◆ **Transcribed page contents**
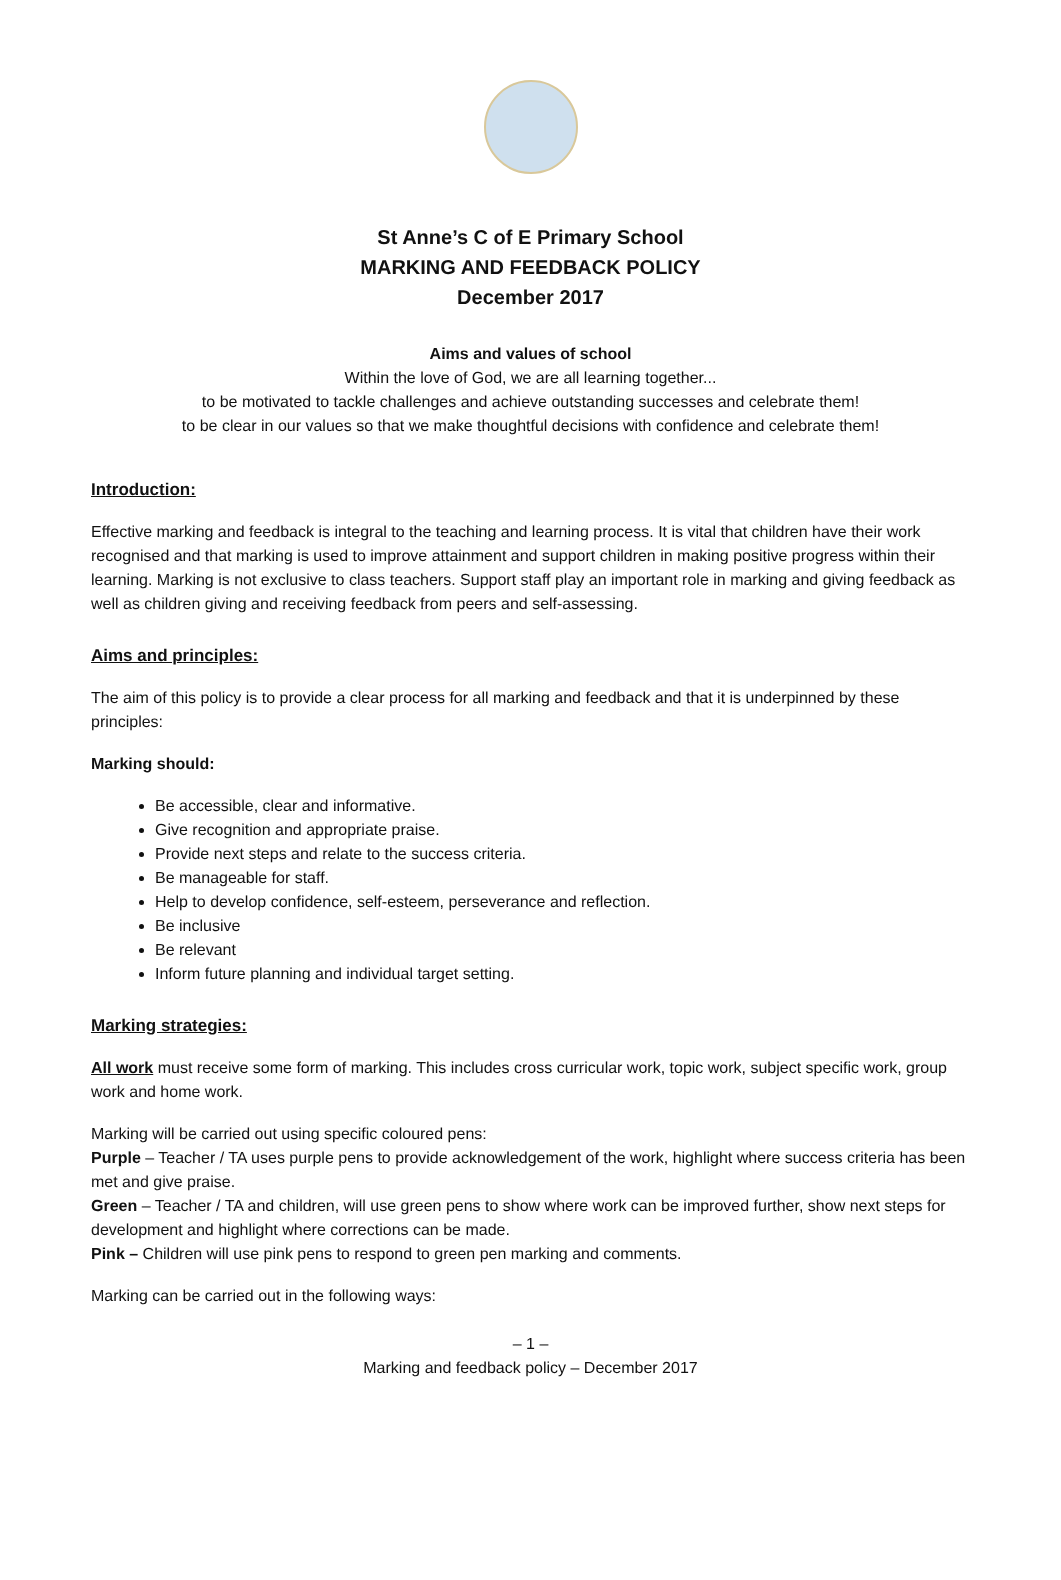St Anne’s C of E Primary School
MARKING AND FEEDBACK POLICY
December 2017
Aims and values of school
Within the love of God, we are all learning together...
to be motivated to tackle challenges and achieve outstanding successes and celebrate them!
to be clear in our values so that we make thoughtful decisions with confidence and celebrate them!
Introduction:
Effective marking and feedback is integral to the teaching and learning process. It is vital that children have their work recognised and that marking is used to improve attainment and support children in making positive progress within their learning. Marking is not exclusive to class teachers. Support staff play an important role in marking and giving feedback as well as children giving and receiving feedback from peers and self-assessing.
Aims and principles:
The aim of this policy is to provide a clear process for all marking and feedback and that it is underpinned by these principles:
Marking should:
Be accessible, clear and informative.
Give recognition and appropriate praise.
Provide next steps and relate to the success criteria.
Be manageable for staff.
Help to develop confidence, self-esteem, perseverance and reflection.
Be inclusive
Be relevant
Inform future planning and individual target setting.
Marking strategies:
All work must receive some form of marking. This includes cross curricular work, topic work, subject specific work, group work and home work.
Marking will be carried out using specific coloured pens:
Purple – Teacher / TA uses purple pens to provide acknowledgement of the work, highlight where success criteria has been met and give praise.
Green – Teacher / TA and children, will use green pens to show where work can be improved further, show next steps for development and highlight where corrections can be made.
Pink – Children will use pink pens to respond to green pen marking and comments.
Marking can be carried out in the following ways:
– 1 –
Marking and feedback policy – December 2017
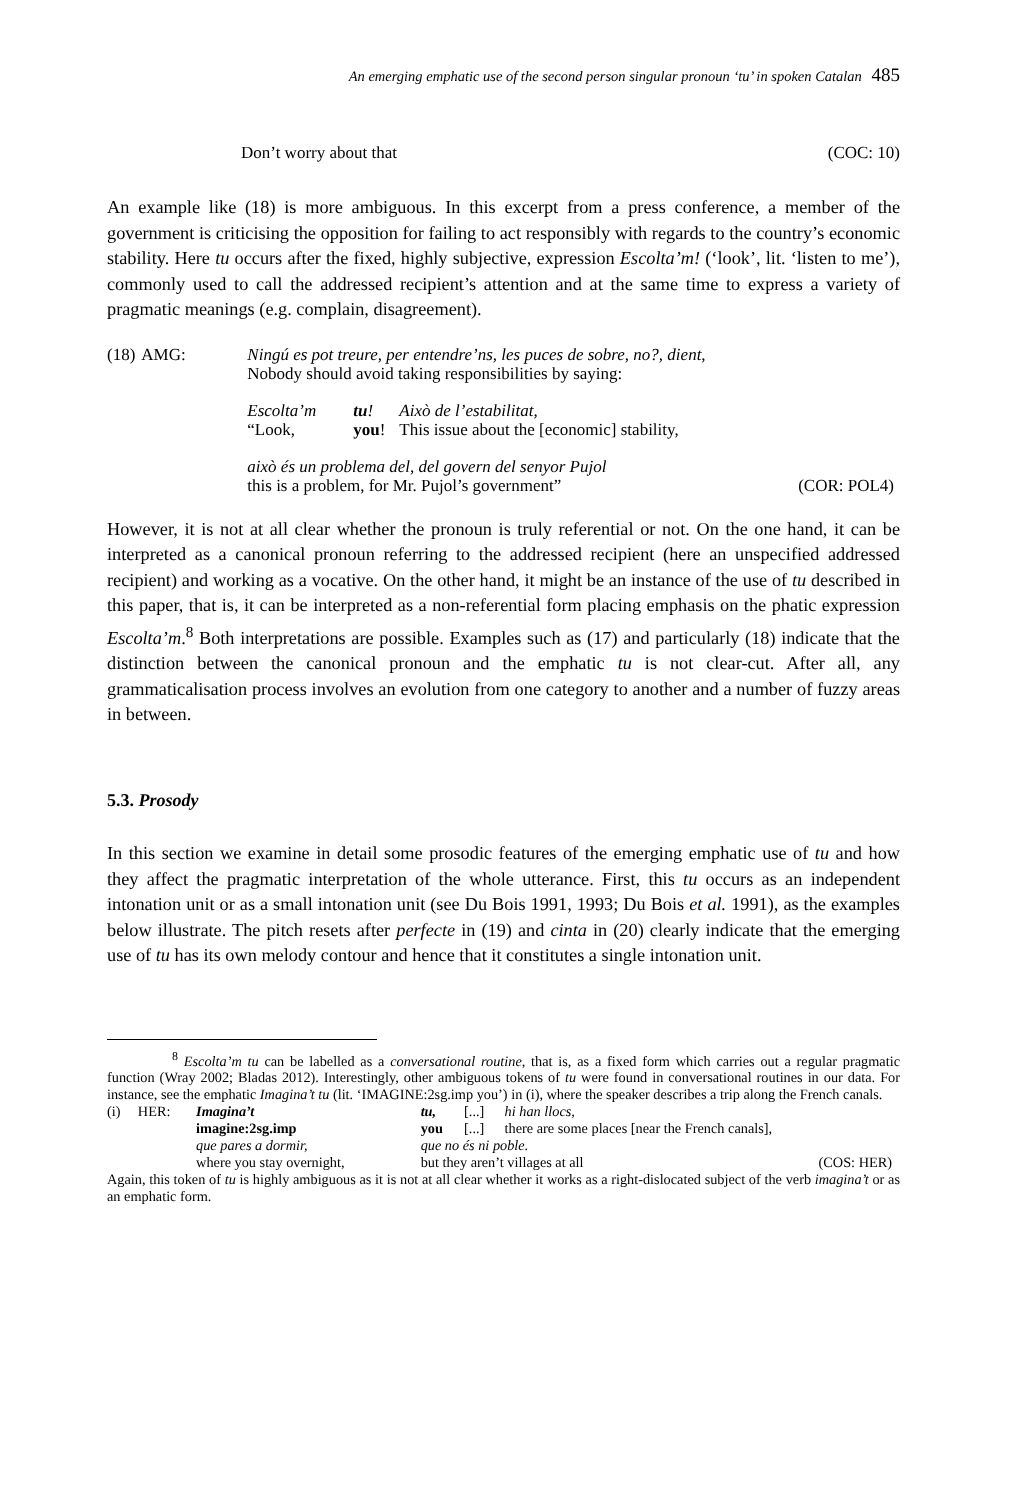An emerging emphatic use of the second person singular pronoun ‘tu’ in spoken Catalan 485
Don’t worry about that (COC: 10)
An example like (18) is more ambiguous. In this excerpt from a press conference, a member of the government is criticising the opposition for failing to act responsibly with regards to the country’s economic stability. Here tu occurs after the fixed, highly subjective, expression Escolta’m! (‘look’, lit. ‘listen to me’), commonly used to call the addressed recipient’s attention and at the same time to express a variety of pragmatic meanings (e.g. complain, disagreement).
| (18) | AMG: | Ningú es pot treure, per entendre’ns, les puces de sobre, no?, dient, Nobody should avoid taking responsibilities by saying: | | |
| | | Escolta’m “Look, | tu ! you ! | Això de l’estabilitat, This issue about the [economic] stability, |
| | | això és un problema del, del govern del senyor Pujol this is a problem, for Mr. Pujol’s government” (COR: POL4) | | |
However, it is not at all clear whether the pronoun is truly referential or not. On the one hand, it can be interpreted as a canonical pronoun referring to the addressed recipient (here an unspecified addressed recipient) and working as a vocative. On the other hand, it might be an instance of the use of tu described in this paper, that is, it can be interpreted as a non-referential form placing emphasis on the phatic expression Escolta’m.<sup>8</sup> Both interpretations are possible. Examples such as (17) and particularly (18) indicate that the distinction between the canonical pronoun and the emphatic tu is not clear-cut. After all, any grammaticalisation process involves an evolution from one category to another and a number of fuzzy areas in between.
5.3. Prosody
In this section we examine in detail some prosodic features of the emerging emphatic use of tu and how they affect the pragmatic interpretation of the whole utterance. First, this tu occurs as an independent intonation unit or as a small intonation unit (see Du Bois 1991, 1993; Du Bois et al. 1991), as the examples below illustrate. The pitch resets after perfecte in (19) and cinta in (20) clearly indicate that the emerging use of tu has its own melody contour and hence that it constitutes a single intonation unit.
<sup>8</sup> Escolta’m tu can be labelled as a conversational routine, that is, as a fixed form which carries out a regular pragmatic function (Wray 2002; Bladas 2012). Interestingly, other ambiguous tokens of tu were found in conversational routines in our data. For instance, see the emphatic Imagina’t tu (lit. ‘IMAGINE:2sg.imp you’) in (i), where the speaker describes a trip along the French canals.
| (i) | HER: | Imagina’t | tu, | [...] | hi han llocs, |
| | | imagine:2sg.imp | you | [...] | there are some places [near the French canals], |
| | | que pares a dormir, | que no és ni poble. | | |
| | | where you stay overnight, | but they aren’t villages at all (COS: HER) | | |
Again, this token of tu is highly ambiguous as it is not at all clear whether it works as a right-dislocated subject of the verb imagina’t or as an emphatic form.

◆ **Action item**
Your answer should be a single number: the count of lines in the records that contain "Aims".

◆ **Answer for the task**
2